Since our second national conference in Melbourne last month, dozens of people have decided to sign up to Socialist Alliance. They have joined for many reasons, but some of those are expressed well by new member HENRY WELLSMORE from Carey Bay who joined Newcastle branch a fortnight ago.
He says:
“Up to and including Bob Hawke’s victory in the 1980s, I had always
voted Labor and felt ‘at home’ with that decision. I can still
remember the joy I felt when Bob Hawke won. I think I got terribly
drunk to celebrate.
However, joy quickly turned sour and a feeling of alienation settled in. The Labor Party moved further and further to the right, and I was left out in the cold. The alienation which began with Hawke developed into full-blown estrangement under PM Paul Keating.
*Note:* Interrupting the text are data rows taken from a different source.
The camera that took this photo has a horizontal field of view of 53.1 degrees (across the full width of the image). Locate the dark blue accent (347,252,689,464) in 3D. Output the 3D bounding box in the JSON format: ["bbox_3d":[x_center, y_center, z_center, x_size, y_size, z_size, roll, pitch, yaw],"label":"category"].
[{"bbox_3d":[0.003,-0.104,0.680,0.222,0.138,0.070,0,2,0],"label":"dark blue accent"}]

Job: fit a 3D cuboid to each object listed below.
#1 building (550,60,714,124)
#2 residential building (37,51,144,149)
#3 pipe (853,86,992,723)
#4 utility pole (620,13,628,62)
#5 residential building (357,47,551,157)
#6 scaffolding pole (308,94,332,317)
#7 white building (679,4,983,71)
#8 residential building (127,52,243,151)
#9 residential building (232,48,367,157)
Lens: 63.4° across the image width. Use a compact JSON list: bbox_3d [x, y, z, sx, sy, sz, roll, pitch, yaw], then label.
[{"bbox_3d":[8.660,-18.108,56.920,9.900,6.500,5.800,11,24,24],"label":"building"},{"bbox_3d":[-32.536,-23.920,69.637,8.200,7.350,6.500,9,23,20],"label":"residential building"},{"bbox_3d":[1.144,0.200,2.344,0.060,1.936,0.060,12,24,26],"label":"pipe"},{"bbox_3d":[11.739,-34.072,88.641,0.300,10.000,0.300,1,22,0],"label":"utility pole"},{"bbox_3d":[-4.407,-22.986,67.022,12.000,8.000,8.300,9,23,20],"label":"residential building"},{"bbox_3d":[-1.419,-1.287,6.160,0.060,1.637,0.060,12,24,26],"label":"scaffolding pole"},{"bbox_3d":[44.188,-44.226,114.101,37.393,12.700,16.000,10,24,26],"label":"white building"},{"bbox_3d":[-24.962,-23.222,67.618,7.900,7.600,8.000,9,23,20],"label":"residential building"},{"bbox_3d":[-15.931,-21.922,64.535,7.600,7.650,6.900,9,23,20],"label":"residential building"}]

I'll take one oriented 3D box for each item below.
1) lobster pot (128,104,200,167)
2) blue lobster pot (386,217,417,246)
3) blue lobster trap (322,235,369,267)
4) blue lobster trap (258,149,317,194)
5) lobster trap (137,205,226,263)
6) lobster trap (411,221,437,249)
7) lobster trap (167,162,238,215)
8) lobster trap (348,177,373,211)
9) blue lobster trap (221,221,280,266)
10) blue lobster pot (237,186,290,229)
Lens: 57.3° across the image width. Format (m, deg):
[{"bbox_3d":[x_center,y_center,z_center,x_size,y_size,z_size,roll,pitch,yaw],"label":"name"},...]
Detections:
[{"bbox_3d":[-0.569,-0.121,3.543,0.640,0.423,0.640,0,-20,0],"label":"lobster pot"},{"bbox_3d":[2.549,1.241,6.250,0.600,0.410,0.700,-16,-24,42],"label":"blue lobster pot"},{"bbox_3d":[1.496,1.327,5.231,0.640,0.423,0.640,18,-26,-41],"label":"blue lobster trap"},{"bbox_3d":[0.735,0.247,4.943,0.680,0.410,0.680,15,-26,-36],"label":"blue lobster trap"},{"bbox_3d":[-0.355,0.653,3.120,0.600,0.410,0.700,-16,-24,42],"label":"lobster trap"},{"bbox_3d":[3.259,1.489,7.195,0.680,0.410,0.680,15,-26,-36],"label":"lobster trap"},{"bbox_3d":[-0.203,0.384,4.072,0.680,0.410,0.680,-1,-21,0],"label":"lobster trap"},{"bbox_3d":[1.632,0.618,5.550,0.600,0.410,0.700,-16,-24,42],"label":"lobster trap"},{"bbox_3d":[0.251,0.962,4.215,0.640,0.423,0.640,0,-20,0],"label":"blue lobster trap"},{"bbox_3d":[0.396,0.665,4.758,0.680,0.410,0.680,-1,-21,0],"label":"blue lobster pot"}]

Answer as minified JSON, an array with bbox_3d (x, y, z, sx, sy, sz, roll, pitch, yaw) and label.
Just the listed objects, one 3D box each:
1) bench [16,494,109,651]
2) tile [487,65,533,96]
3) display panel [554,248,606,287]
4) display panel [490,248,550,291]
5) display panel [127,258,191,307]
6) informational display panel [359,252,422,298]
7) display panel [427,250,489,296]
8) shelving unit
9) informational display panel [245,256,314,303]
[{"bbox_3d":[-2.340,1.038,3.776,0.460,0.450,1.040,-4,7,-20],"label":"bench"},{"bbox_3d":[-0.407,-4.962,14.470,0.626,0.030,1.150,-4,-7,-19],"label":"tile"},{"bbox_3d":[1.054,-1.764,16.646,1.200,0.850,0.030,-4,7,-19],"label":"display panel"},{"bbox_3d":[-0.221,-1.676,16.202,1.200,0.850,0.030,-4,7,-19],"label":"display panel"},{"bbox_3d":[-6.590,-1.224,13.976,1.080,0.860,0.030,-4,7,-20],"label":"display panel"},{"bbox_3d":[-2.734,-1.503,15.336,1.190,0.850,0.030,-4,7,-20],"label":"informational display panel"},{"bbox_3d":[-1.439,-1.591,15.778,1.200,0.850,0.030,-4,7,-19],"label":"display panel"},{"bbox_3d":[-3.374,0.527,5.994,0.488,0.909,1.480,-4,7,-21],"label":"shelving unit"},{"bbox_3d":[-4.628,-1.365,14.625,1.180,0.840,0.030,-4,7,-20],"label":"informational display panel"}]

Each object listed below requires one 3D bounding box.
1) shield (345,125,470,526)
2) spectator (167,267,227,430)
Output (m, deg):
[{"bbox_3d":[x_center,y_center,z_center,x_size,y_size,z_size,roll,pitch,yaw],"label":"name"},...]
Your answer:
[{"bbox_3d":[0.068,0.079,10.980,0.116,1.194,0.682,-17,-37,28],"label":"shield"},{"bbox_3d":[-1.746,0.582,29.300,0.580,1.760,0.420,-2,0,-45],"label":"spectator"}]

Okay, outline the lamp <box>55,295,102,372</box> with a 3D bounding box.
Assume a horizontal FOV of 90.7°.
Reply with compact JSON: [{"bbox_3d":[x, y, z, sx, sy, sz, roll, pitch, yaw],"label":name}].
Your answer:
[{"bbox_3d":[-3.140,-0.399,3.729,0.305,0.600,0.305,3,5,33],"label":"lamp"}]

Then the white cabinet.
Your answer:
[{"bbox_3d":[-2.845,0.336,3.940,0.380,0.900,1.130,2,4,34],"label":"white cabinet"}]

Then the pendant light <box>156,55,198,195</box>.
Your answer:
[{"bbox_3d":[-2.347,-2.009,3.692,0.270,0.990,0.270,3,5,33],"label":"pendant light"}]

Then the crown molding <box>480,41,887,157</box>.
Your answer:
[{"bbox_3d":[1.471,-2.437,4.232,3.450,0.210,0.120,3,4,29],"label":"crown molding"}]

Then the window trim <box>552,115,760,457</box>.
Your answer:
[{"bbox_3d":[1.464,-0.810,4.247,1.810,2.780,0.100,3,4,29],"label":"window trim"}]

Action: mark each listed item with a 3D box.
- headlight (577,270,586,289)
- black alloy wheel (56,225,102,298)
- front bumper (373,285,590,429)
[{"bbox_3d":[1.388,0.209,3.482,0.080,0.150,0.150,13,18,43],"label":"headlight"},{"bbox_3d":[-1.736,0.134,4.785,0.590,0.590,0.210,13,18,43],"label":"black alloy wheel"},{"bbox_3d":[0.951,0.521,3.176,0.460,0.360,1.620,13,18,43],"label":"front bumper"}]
Since the early ‘90s I have been looking for a political ‘address’ which would satisfy my particular view of how the world could be. In the last 10 years I have flirted with the Democrats and the Greens, and had a brief affair with Labor (just to see whether my feelings had changed). These ‘affairs’ have resulted in my being on a ticket in two elections, being a campaign manager in another, being a ‘ghost writer’ for a local candidate, and invariably working a booth at election time. Even though this was in the main good fun and it was rewarding to be doing my bit, there was still the sense of being `a man without a church’.
Last October, out of sheer frustration, I found and joined the No War Coalition in Newcastle. Through this coalition I met politically like-minded people who were not sitting around on their bums waiting for the next election. They were willing to take action on those issues that mattered to them. They saw other ways of making their presence felt apart from the ballot box.
I suddenly realised what my sense of frustration was all about. My experience of political parties was one of work your butt off for about a fortnight before the election to try to convince people to vote for you, almost kill yourself on the day of the election, watch the count hoping you get your deposit back and maybe make a bit of money for the next campaign, and then everything shuts up, the politicians go home, nothing much has changed.
I saw in the Socialist Alliance another way — a way based on the strengthening and mobilisation of people power.
I am reminded of a Peanuts cartoon in which Lucy is having an argument with Charlie Brown and she holds up her right hand and says about her outstretched fingers, ‘Separately we are nothing’. She then makes a fist and says, ‘But together we make a powerful force’. I therefore look forward to being part of the revitalisation of an authentic left in Australia.”